| Required actions |
• A. According to the FromXml documentation, which field is always processed last when child elements are parsed?
• B. Please resume the FromXml documentation from the point where it stops.

Derive Macro xso::FromXml

source ·
#[derive(FromXml)]
{
    // Attributes available to this derive:
    #[xml]
}
Expand description

§Make a struct or enum parseable from XML

This derives the FromXml trait. This trait (like IntoXml and DynNamespace) can be derived on structs and enums.

Each Rust item (struct or enum) is mapped to an XML subtree, starting at the header of an element. In order to fully describe this element, additional information (“metadata” or short “meta”) needs to be added to the Rust item and its members.

For this, we use Rust attributes (similarly to how serde operates). Because the “attribute” word is also used in the XML context, we will instead use the term “meta”, which is similar to the terminology used in the Rust language reference itself.

§Examples

static MY_NAMESPACE: &'static str = "urn:uuid:55c56882-3915-49de-a7ee-fd672d7a85cf";

#[derive(FromXml)]
#[xml(namespace = MY_NAMESPACE, name = "foo")]
struct Foo;

// parses <foo xmlns="urn:uuid:55c56882-3915-49de-a7ee-fd672d7a85cf"/>

§Field order

Field order matters. The fields are parsed in the order they are declared (for children, anyway). If multiple fields match a given child element, the first field which matches will be taken. The only exception is #[xml(elements)] (without further arguments), which is always processed last.

When XML is generated from a struct, the child elements are also generated in the order of the fields. That means that passing an XML element through FromXml and IntoXml may re-order some child elements.

Sorting order between elements which match the same field is generally preserved, if the container preserves sort order on insertion.

§Meta types

The values accepted by the Rust attributes (we call them “meta” here to disambiguate between Rust and XML attributes) used by this crate may be of one of the following types:

  • path: A path is a (qualified) Rust name, such as foo::bar, ::std::vec::Vec, or just xyz.

| Entries shown |
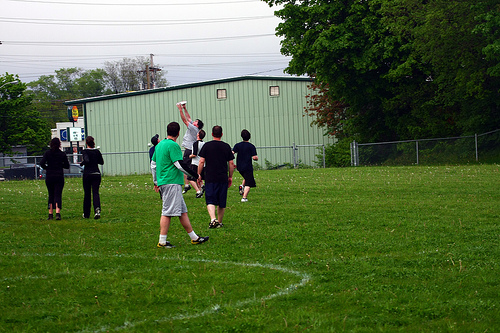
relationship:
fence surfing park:
[0, 131, 499, 179] [0, 133, 499, 328]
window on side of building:
[216, 87, 228, 99] [63, 74, 342, 175]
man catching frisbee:
[176, 101, 204, 198] [167, 95, 192, 110]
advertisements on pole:
[69, 107, 82, 161] [68, 103, 79, 174]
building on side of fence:
[63, 74, 342, 175] [0, 131, 499, 179]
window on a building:
[272, 81, 284, 97] [68, 68, 346, 173]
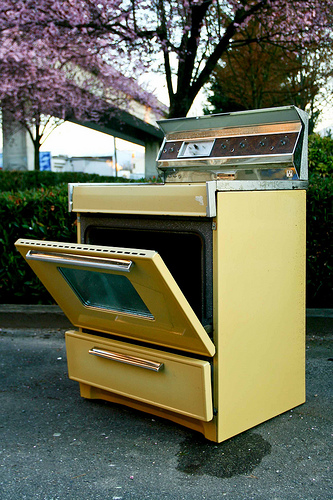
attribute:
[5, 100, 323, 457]
stove — old, yellow, tan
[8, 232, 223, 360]
door — open, half opened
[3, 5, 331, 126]
flowers — bright purple, purple, colorful, pink, background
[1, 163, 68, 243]
bushes — pruned, dark green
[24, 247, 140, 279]
handle — silver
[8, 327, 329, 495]
ground — speckled grey, grey, black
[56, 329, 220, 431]
drawer — yellow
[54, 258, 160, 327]
window — glass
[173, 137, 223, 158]
clock — damaged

| The answers |
• A. #[xml(elements)] without further arguments.

• B.
  • string literal: A string literal, like "Hello World!".
  • flag: In that case, the meta does not accept a value. Its mere presence changes the behavior and it must not be followed by =.
  • ident or identifier: A Rust identifier (such as Foo or bar), without path delimiters (::).
  • nested: The meta is followed by more arguments wrapped in ().

§Struct, enum and enum variant metadata

These meta are available on structs, enums and/or enum variants. Almost all meta listed here are available on structs. Some are only available on enums, others are only available on enum variants.

MetaTypeAvailable onShort description
namespacepath or dynsee belowSpecifies the XML namespace of the struct.
namestring literalsee belowSpecifies the XML name of the struct.
attributestring literalsee belowSpecifies the XML attribute to match (enums only).
valuestring literalsee belowSpecifies the XML attribute’s value to match (enum variants only).
validatepathenumsFunction to allow validation or postprocessing of the item after parsing.
preparepathenumsFunction to allow preprocessing of the item before serialisation.
on_unknown_attributeidentvariantsUnknownAttributePolicy variant to use
on_unknown_childidentvariantsUnknownChildPolicy variant to use
transparentflagvariantsTransarently wrap the inner item.
elementflag or nestedvariantsTransparently parse a minidom::Element
wrapped_withnestedenumsAdd an XML wrapper around the item
fallbackflagenum variants onlyMark the enum variant as fallback variant
exhaustiveflagenums onlyMark the enum as exhaustive
normalize_withpathenums onlyPreprocess an attribute value before matching it

§Struct (de-)serialisation

Structs can be laid out in three different ways:

  • Normal struct: The XML namespace and name are fixed. The namespace and name meta must be set on the struct, and transparent or element cannot be set.

    The struct can have any contents, provided they are convertible to/from XML or have been marked as to be ignored.

  • Transparent struct: The struct must have exactly one member and that member must be unnamed and it must implement FromXml and/or IntoXml. Such a struct has the transparent flag set and must not have namespace, name or element metas.

    The struct will be parsed and serialised using the member’s implementations, but wrapped in the struct on the Rust level. The XML representation does not change.

  • Element struct: The struct must have exactly one member and that member must be unnamed and must be of type minidom::Element. Such a struct has the element meta and must not have namespace, name or transparent metas.

    This struct may accept any XML subtree, provided its element header matches the additional optional selector in the element meta.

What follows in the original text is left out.